There are a lot of digestible explainers out there for popular ZK proof systems and their components, but reading the actual papers is hard; because the authors write rigorous proofs that the system has various security properties. While trying to understand proof systems that aren’t as “popular” as the classics like PLONK and STARKs, I became unsatisfied with not easily knowing why the protocol works, and found it helpful to look into these security proofs to make sense of them.

For this blog post, we’ll be focusing on Bootle16, an important paper in the same lineage of Bulletproofs and Halo.

Bootle16 starts by giving 12 numbered definitions, placed into different categories. In this blog post, I’ll focus on two specific definitions from the Zero-Knowledge Arguments of Knowledge section,

1. Statistical Witness-Extended Emulation

• Name sounds complicated, but is quite easy to understand.

2. Special Honest Verifier Zero-Knowledge

• A bit more complicated, took me quite some time to demystify.

If you are inventing a new zkSNARK scheme, you have to formally prove that your scheme has these properties (or often substituting with similar properties) in order to have what’s needed for the “zk” and “ARK” parts of zkSNARK. The “S” comes from succintness (concretely efficient), and the “N” comes from being non-interactive, which comes from the well-known Fiat-Shamir heuristic in most cases.

Statistical Witness-Extended Emulation

This property is related to something called knowledge soundness. This specific property is about ensuring (with a high probability), that the prover truly knows a witness that satisfies the statement, and didn’t just make up some crap to pass the checks. It’s not the only security property that needs a formal proof; other properties such as completeness are also needed to trust these constructions.

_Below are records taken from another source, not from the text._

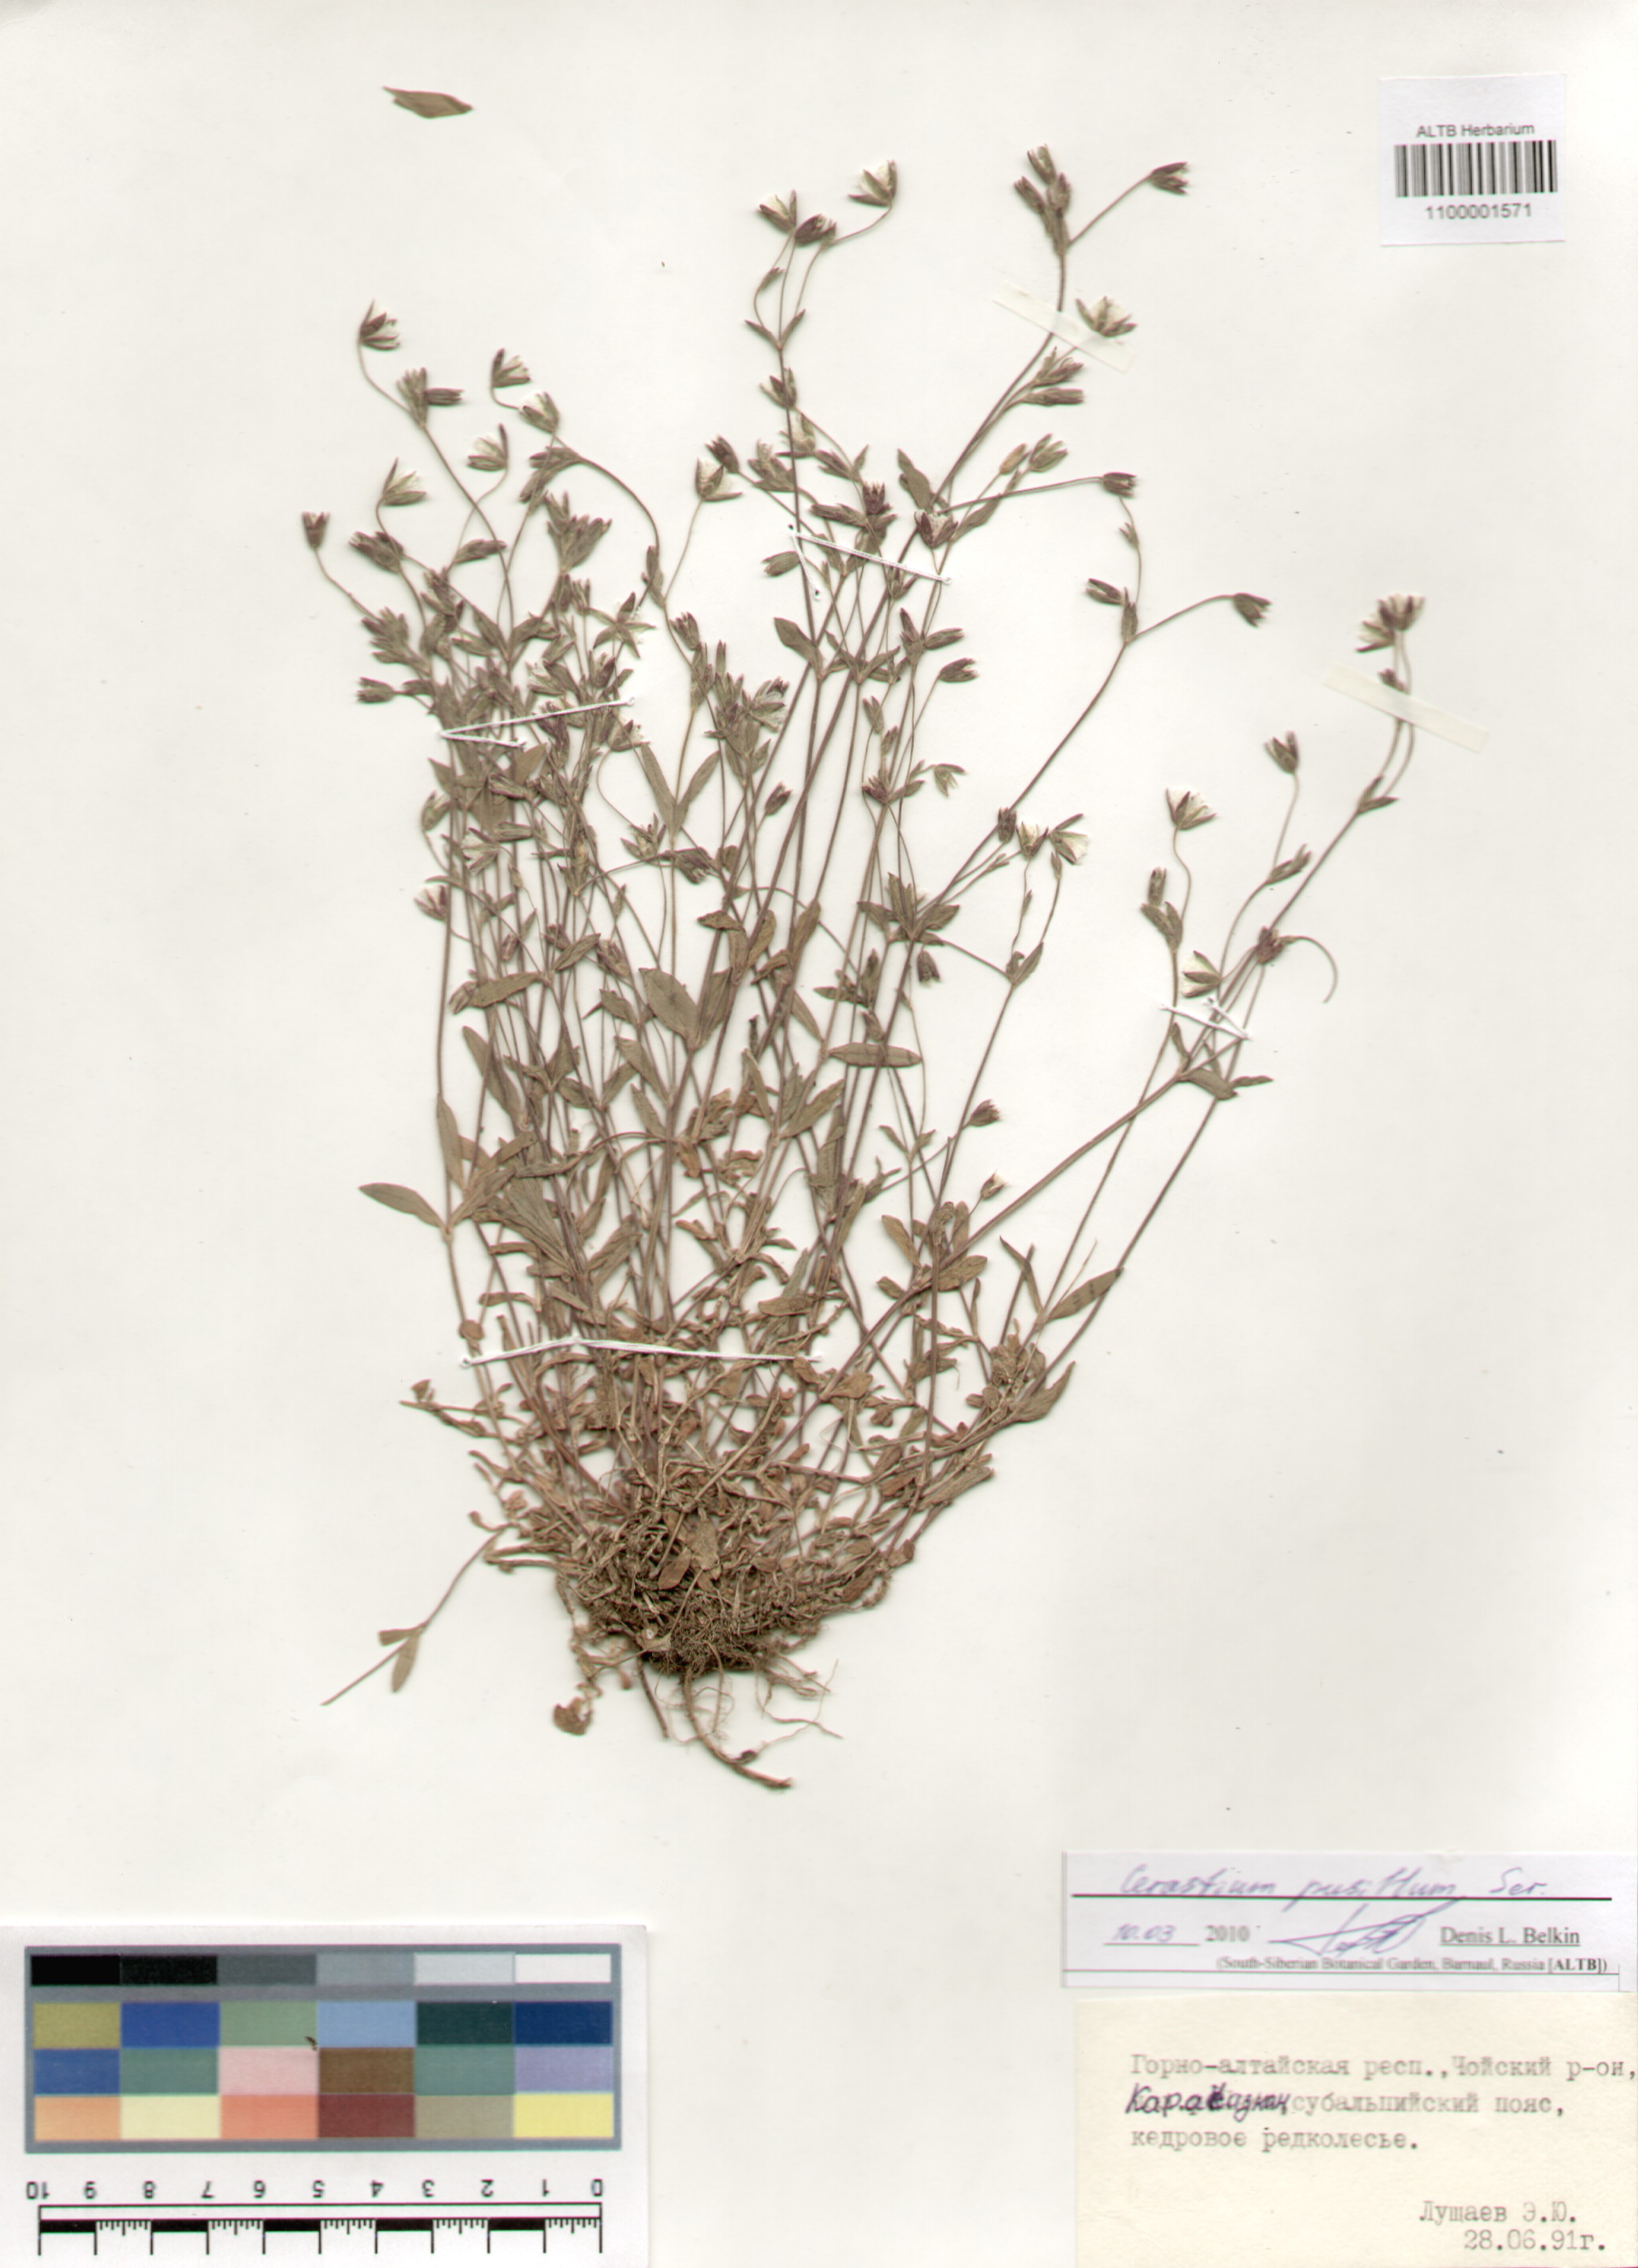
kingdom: Plantae
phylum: Tracheophyta
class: Magnoliopsida
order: Caryophyllales
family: Caryophyllaceae
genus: Cerastium
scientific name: Cerastium pusillum
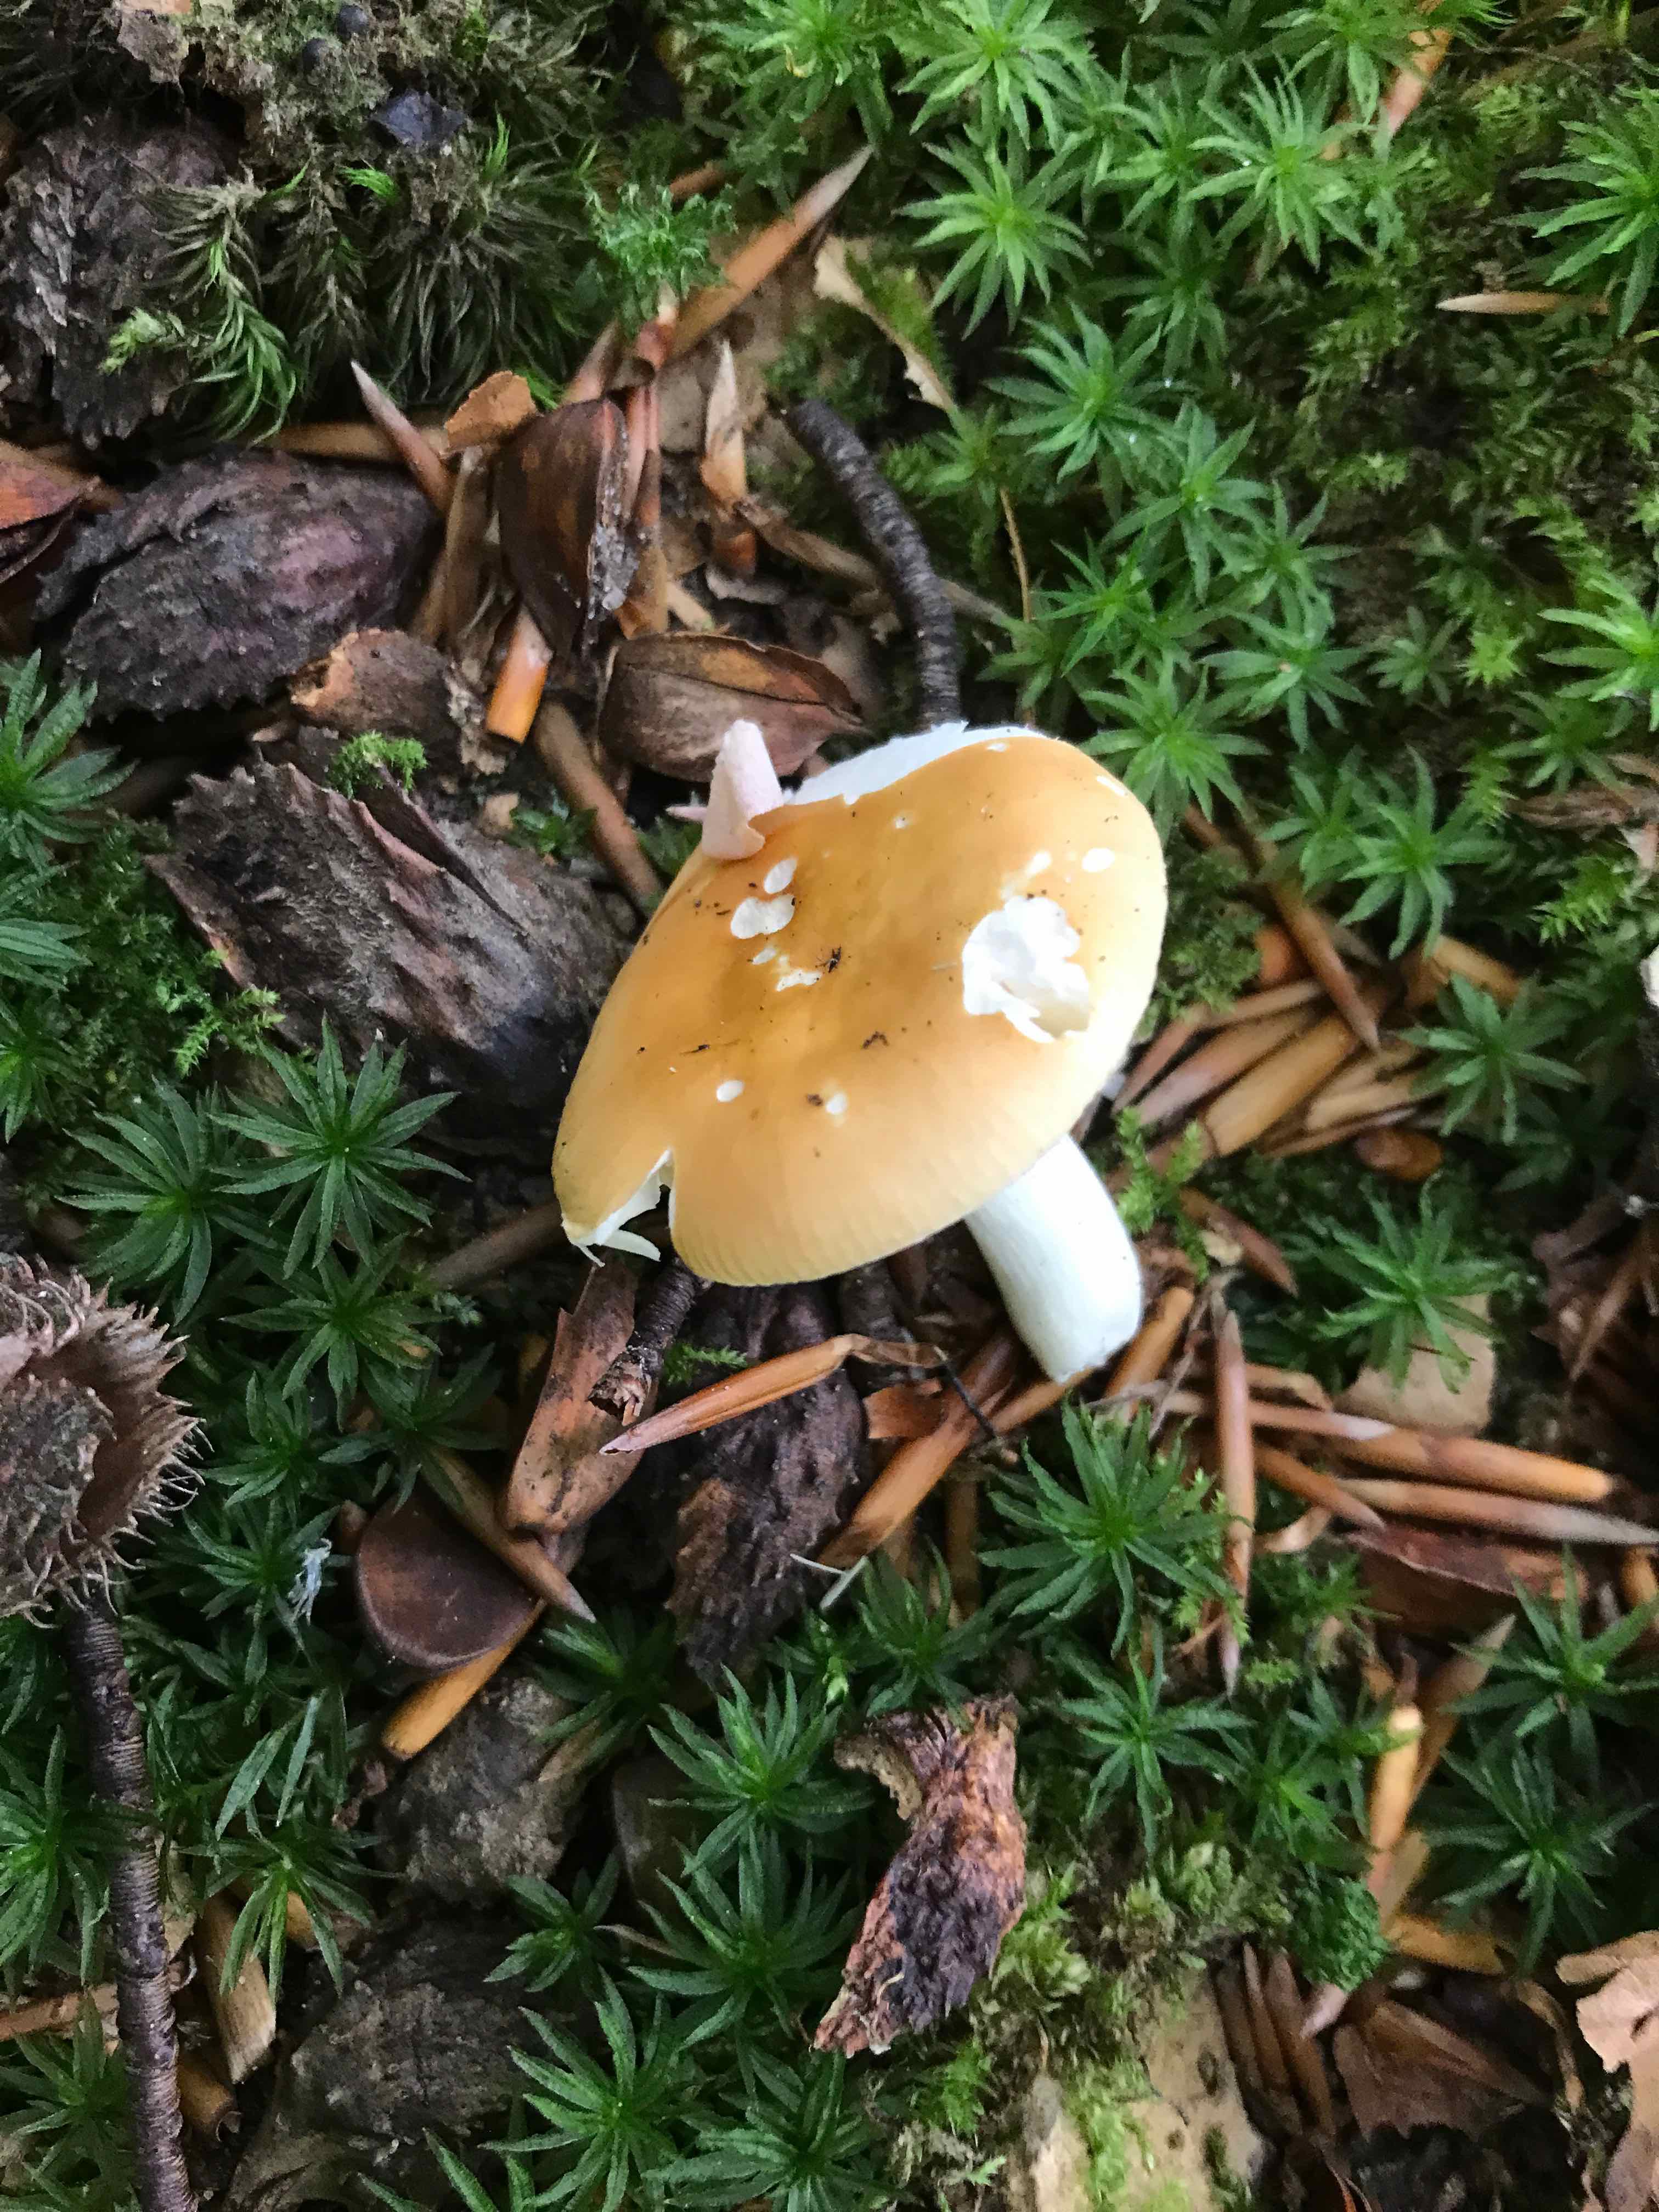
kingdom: Fungi
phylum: Basidiomycota
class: Agaricomycetes
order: Russulales
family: Russulaceae
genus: Russula
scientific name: Russula risigallina
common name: abrikos-skørhat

In the paper, we see the Statistical Witness-Extended Emulation introduced (with a lot of scary jargon and notation) here:

To put it in more simple terms, it means the probability that some algorithm can brute-force a satisfying witness for the statement is equal to the probability that some algorithm can brute-force a junk input that passes all the proof system’s checks.

That means if you’re a verifier and you receive a valid proof, even if the prover brute-forced proof-generation with a supercomputer, it’s just as likely that they brute-forced a valid input to the circuit than that they brute-forced some junk.

So, if it’s, for example, a zkEVM with statistical witness-extended emultation, then the attacker may have accidentally generated a valid Ethereum block while trying to brute-force a validity proof ^_^

Special Honest Verifier Zero-Knowledge

While statistical witness extended emulation is related to the “ARK” (argument of knowledge) part of our zkSNARK, this property Special Honest Verifier Zero-Knowledge is related to the ZK part; ZK being a popular buzzword that is rightfully associated with privacy. To dumb it down to an offensive degree- this is how we know our construction is… private.

From the paper, we see:

Notice how they present an equation with the form $Pr[…] = Pr[…]$. The property is achieved for our scheme if these two probabilities are equal. Notice how the two sides have these different terms:

and both start out with $(u,w,p) \leftarrow A(1^{\lambda})$. To understand the difference, recall from proof systems that you may be familiar with that proof consist of transcripts of messages, sent between a prover and verifier. These two terms describe different ways that these transcripts might hypothetically be generated.

The difference between $\langle P(w, u) , V(u) \rangle$ and $S(u, p)$ is that the former is a normal interaction between a prover and verifier (resulting in a transcript), and the latter is an algorithm called a simulator (also resulting in a transcript).

To understand the simulator, recall that our zkSNARK has zero-knowledge (is concretely private), if the proofs it produces don’t leak anytihng about the secret witness (private inputs) that were used to create it. Imagine we are a scientist in a lab trying to break our own proof system in a specific way that will help us know if the proofs leak info about the witness. First, we will generate some real witness + instance pairs that satisfy the relation (valid inputs to the circuit for some statement). We will also pre-generate some randomness, instead of what an honest verifier would normally do, which is provide truly random challenges in response to the prover’s messages during their interaction (or after being fiat-shamir’d, it would normally derive randomness with hashes from the messages).

We can get away with doing this because we are a scientist in a lab, and not using a production implementation of the proof system.

Then, note that the simulator $S(u, p)$ does not take the witness as inputs, in contrast to the real prover / verifier pair. The simulator exploits the fact that the randomness is pre-generated to cheat at the protocol and produce seemingly-valid transcripts without knowing the witness.

The last piece of notation is this:

$A(tr)$ is a function that tries to determine if a transcript $tr$ came from a real prover-verifier interaction, we can call it the distinguisher, and it returns “1” if it thinks a transcript came from a real prover-verifier, and “0” if it thinks it came from a simulator.

Putting it all back together, the equation basically says “the probability that our distinguisher will return 1 on a real transcript is equal to the probability that it will return 1 on a transcript from the simulator”.